Tomorrow seemed frighteningly close.
6
Far to the northwest of the Valley of Bones, beyond the hundreds of kilometers of red sand dunes that lay, scalloplike, towards the coastline, Atlantic fog sucked in by the intense temperature inland shut down any flying Kallie’s father had planned for the next few hours.
Ferdie van Reenen was a big man, with a wild beard and a battered face from being a boxer in his youth. He had survived war, flood and famine on his farm, but it would be his daughter Kallie who would break his heart one day, when she grew older and left home. But until that happened she could also raise his blood pressure. He was due to fly his clients further north, to the Kunene River on the Angolan border. His twin-engined Beechcraft Baron could do the trip comfortably with its fifteen-hundred-kilometer range, and he was all set, now that Kallie had delivered the additional supplies he needed. She had also delivered the news about Max and!Koga.

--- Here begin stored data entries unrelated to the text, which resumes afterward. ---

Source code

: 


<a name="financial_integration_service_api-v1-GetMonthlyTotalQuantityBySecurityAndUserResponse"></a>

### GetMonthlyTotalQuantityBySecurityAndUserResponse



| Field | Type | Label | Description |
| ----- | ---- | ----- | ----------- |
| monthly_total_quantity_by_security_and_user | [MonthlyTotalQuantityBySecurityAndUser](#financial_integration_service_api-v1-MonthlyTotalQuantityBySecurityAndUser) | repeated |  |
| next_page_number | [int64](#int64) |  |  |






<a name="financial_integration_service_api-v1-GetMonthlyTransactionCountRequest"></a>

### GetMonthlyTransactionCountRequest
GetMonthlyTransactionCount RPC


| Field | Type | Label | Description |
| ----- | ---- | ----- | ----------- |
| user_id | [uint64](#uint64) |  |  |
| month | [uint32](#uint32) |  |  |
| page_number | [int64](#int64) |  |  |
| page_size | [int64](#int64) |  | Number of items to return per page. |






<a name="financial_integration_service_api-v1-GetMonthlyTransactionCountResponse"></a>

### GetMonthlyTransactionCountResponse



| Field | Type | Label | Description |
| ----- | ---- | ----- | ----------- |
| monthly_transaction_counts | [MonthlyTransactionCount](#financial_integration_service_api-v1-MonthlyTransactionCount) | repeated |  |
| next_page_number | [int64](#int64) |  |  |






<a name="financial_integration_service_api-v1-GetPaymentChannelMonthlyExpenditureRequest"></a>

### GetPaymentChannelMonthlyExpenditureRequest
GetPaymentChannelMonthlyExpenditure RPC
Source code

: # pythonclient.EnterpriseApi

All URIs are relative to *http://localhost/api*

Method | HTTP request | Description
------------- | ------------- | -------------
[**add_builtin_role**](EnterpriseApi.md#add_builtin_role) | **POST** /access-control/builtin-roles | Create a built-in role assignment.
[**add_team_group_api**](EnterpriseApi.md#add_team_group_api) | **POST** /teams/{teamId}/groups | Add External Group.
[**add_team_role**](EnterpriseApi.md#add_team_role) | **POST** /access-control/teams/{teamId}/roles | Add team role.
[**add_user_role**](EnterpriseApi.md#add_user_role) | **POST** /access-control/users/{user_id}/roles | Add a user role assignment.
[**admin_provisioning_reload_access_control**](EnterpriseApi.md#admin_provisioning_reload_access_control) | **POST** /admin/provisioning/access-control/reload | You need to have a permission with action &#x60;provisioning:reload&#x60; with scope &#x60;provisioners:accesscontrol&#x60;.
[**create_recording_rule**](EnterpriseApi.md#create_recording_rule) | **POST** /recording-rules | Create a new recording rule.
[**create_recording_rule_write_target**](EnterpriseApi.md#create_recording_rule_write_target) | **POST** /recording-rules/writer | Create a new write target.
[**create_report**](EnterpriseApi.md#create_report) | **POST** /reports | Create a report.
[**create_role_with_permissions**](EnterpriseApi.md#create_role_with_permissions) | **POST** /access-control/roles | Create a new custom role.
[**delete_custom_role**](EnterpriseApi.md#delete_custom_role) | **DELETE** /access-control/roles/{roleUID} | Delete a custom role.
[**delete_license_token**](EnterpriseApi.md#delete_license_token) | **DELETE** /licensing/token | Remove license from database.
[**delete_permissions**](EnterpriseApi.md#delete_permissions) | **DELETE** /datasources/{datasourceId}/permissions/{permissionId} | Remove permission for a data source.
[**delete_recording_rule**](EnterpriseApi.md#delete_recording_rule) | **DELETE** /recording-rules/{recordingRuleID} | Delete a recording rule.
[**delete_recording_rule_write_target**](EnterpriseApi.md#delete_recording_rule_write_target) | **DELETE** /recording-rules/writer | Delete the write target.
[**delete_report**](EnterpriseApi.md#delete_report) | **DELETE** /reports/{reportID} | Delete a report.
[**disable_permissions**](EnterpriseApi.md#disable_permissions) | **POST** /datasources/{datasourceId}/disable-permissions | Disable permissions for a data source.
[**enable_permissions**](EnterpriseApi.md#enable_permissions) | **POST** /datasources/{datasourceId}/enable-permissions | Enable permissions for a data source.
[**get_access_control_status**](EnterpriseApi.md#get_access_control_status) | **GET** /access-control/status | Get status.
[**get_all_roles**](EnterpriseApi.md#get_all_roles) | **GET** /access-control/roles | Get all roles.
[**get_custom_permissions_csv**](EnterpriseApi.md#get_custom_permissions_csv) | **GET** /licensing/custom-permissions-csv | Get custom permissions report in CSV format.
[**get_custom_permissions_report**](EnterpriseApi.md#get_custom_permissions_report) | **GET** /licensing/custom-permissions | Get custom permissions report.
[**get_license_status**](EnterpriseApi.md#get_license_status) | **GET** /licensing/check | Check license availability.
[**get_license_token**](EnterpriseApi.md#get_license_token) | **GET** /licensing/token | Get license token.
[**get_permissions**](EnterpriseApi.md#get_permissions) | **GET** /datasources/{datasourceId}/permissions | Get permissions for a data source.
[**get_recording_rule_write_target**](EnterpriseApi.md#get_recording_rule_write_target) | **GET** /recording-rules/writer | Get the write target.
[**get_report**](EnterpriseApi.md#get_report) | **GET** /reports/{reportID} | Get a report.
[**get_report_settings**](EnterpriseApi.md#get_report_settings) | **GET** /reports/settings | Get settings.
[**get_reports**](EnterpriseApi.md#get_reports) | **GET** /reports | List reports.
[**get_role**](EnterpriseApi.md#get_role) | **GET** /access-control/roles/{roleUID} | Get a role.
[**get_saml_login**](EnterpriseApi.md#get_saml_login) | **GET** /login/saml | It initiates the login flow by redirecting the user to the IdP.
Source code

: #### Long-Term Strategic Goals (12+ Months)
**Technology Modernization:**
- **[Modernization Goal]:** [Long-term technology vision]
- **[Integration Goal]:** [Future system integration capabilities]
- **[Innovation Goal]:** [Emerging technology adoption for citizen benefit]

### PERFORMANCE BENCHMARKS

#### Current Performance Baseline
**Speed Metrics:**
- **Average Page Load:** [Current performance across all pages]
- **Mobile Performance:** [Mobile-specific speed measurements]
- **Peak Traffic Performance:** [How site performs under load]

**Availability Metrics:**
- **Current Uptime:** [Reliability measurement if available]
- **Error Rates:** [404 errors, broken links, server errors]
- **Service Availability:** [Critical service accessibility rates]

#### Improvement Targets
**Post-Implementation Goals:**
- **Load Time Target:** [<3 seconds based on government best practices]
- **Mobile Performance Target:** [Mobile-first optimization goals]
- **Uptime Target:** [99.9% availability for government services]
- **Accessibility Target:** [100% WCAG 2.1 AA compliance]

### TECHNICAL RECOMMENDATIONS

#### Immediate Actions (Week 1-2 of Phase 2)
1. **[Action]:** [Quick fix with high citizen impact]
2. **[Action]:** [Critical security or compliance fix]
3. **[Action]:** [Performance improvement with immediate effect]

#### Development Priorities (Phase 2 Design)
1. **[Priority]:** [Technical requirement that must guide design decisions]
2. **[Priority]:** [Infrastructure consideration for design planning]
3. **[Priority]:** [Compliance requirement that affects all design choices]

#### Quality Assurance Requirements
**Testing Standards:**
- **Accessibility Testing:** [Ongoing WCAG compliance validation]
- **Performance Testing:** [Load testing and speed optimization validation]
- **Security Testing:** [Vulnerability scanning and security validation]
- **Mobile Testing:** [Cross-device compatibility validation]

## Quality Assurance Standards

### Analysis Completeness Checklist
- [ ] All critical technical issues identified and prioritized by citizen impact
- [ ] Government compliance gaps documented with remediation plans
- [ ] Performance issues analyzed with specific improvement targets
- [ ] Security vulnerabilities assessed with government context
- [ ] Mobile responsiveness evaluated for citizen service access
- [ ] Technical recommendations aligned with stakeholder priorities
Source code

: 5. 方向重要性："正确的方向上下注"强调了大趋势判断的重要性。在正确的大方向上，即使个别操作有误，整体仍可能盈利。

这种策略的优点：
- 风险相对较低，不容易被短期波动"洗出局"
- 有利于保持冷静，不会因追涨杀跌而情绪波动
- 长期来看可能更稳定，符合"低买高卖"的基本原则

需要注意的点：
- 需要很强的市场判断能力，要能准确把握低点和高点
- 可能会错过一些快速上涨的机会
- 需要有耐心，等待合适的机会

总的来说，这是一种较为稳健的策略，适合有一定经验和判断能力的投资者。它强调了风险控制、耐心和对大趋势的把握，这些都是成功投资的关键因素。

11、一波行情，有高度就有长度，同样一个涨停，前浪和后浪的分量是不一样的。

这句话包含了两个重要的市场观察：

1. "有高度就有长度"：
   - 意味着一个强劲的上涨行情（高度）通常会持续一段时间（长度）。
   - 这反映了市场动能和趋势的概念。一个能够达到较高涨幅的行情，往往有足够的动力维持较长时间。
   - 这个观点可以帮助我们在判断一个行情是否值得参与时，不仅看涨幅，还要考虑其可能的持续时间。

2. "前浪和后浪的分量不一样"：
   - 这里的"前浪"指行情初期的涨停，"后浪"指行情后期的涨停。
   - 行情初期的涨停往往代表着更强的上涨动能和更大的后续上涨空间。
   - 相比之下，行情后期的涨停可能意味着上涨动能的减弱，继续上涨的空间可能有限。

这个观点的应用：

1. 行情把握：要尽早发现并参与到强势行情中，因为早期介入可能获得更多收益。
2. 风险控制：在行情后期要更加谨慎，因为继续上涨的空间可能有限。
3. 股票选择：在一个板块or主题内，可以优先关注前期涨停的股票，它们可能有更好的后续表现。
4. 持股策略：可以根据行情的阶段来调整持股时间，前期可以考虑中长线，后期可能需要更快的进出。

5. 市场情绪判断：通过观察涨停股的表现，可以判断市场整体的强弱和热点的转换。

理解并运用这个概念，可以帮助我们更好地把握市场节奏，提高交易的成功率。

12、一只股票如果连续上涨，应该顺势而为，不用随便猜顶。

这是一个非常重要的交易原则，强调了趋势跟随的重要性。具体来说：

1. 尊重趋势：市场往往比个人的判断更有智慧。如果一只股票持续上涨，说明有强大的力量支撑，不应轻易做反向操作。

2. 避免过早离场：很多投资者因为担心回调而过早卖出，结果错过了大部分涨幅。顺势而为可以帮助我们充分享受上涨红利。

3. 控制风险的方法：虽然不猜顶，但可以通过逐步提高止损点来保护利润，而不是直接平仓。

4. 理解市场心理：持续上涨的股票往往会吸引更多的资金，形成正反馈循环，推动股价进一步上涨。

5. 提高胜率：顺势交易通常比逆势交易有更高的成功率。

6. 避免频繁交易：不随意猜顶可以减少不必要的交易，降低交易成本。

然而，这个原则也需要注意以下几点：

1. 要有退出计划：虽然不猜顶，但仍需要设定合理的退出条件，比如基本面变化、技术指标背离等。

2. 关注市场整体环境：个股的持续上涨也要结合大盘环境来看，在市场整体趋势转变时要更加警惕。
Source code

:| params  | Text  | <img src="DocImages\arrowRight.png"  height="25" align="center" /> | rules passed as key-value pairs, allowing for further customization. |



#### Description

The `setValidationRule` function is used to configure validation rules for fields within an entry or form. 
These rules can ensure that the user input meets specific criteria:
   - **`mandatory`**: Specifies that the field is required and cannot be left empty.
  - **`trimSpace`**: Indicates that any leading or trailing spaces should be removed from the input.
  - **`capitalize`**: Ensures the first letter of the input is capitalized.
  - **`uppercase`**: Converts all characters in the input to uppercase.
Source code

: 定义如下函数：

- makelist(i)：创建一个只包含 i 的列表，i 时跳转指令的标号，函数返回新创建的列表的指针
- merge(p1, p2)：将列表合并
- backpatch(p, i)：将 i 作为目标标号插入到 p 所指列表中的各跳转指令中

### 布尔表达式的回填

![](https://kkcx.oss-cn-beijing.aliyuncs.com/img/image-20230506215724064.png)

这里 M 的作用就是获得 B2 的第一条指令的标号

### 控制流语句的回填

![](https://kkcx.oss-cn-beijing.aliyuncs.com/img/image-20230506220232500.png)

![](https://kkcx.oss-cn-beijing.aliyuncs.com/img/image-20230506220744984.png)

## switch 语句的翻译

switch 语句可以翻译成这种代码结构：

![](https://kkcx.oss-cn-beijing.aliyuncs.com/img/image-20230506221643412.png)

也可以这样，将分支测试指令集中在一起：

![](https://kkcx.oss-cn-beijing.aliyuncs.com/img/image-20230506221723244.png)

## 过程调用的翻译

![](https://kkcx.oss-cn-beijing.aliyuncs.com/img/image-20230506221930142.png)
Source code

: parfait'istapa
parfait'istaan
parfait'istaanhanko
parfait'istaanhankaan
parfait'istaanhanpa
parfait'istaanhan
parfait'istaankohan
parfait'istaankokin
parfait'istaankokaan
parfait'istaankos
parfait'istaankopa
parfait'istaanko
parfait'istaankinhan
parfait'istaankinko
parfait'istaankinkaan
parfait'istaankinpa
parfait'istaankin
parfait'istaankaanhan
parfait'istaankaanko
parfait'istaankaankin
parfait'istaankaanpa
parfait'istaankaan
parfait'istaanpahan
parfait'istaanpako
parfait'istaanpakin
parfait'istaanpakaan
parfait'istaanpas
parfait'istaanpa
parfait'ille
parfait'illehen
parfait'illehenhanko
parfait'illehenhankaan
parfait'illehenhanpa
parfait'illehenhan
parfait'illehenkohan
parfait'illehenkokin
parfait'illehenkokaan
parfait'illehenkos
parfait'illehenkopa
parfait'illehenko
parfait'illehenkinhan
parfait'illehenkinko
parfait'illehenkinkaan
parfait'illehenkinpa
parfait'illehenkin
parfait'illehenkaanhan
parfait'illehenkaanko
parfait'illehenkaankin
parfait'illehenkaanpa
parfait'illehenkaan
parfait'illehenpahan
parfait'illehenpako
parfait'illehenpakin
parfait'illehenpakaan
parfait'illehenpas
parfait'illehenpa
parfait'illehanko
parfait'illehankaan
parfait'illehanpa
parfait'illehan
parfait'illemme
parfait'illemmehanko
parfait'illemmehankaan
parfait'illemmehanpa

Van Reenen secured the luggage net in the back of the plane. His voice was as rough as old desert boots, and distinctive: a mixture between a Dutch and a German accent.
“That was a stupid thing to do, my girl. Helping that boy will bring trouble down on our heads, you see if it doesn’t!”
Kallie ticked off the final item on the supply manifest; she always kept accurate records for the farm’s accounts. Legend had it that when her father served in the South African Air Force, he could fly a Hercules C130 transport plane through the eye of a needle at three hundred knots, upside down and with a full cargo; but money and income taxes presented a bigger challenge. And so, at times, did his daughter.
“Pa, don’t start.”
“Start? You fly to Windhoek, you send him off with my old Land Rover, my favorite Land Rover …”
“Pa, it’s the only Land Rover.”
“Exactly. I cherish that thing. That’s not the point. He’s just a boy!”
“He’s fifteen,” she interrupted.
“A boy!” he insisted.
“When you were fifteen, you spent three months in the bush hunting, you rounded up five hundred cattle for your father …”
“It was a thousand head of cattle. Never mind me! He’s an English schoolboy who has probably never even seen the sun, and he’ll fry out here. And now he’s gone off on a scatterbrained expedition to try and find his father, who is nowhere to be seen or heard of!” Ferdie van Reenen angrily wrenched the securing rope tight. Kallie stayed quiet; there was little point in going head to head with her dad. “Do you have any idea what this would mean if anything happened to him? We helped him. We sent him out there-probably to die!” her father spluttered.
“I sent him out there. Me. I made the decision.”
“Wrong one to make!”
“He’s got diesel, water, food-he can reach any of the game lodges by radio if he gets lost or if the Land Rover has any problems,” she replied.
“The Land Rover is in perfect running order. That’s not the point! We will be the ones dragged into court. Accessory to stupidity will be the charge, as well as accessory to careless abandonment, or accessory to manslaughter, or accessory to something! Father missing. Son missing. My daughter’s brain missing!”
Kallie took a deep breath. Her father’s life was stressful enough, trying to keep two planes, a farm and a struggling safari business going. The Beechcraft had been bought with a big loan from the bank, and any mishaps or drop in business could push her father into bankruptcy. “Pa …” She touched his arm. “You taught me to fly when I was twelve; I’ve been able to look after myself for a while now…. Believe me, this boy would have gone off on his own if I hadn’t helped him. And I think he’s capable of handling things. He’s a tough kid. The man from London called, asking if I could help. I picked him up, I did the best I could for him. He thinks his father is in trouble.!Koga thinks he’s been sent by the Great God to be with his people….” She stopped; she could hear herself making matters worse.